DATASET: Begin

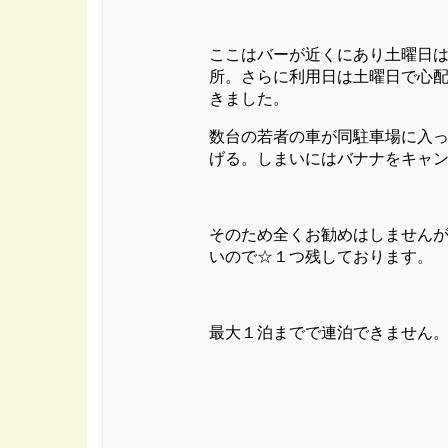
ここはバーが近くにあり土曜日
所。さらに利用日は土曜日で心配
きました。
数台の若者の車が同駐車場に入
げる。しまいにはバナナをキャ
そのため全くお勧めはしません
いので☆１つ残しております。
最大１泊までで連泊できません。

DATASET: End

REQUIRED WORK
Up to and including the last line of the listing above, copy exactly every line from the one that contains "そのため全くお勧めはしません" onward; leave out all others.

RESULT
そのため全くお勧めはしません
いので☆１つ残しております。
最大１泊までで連泊できません。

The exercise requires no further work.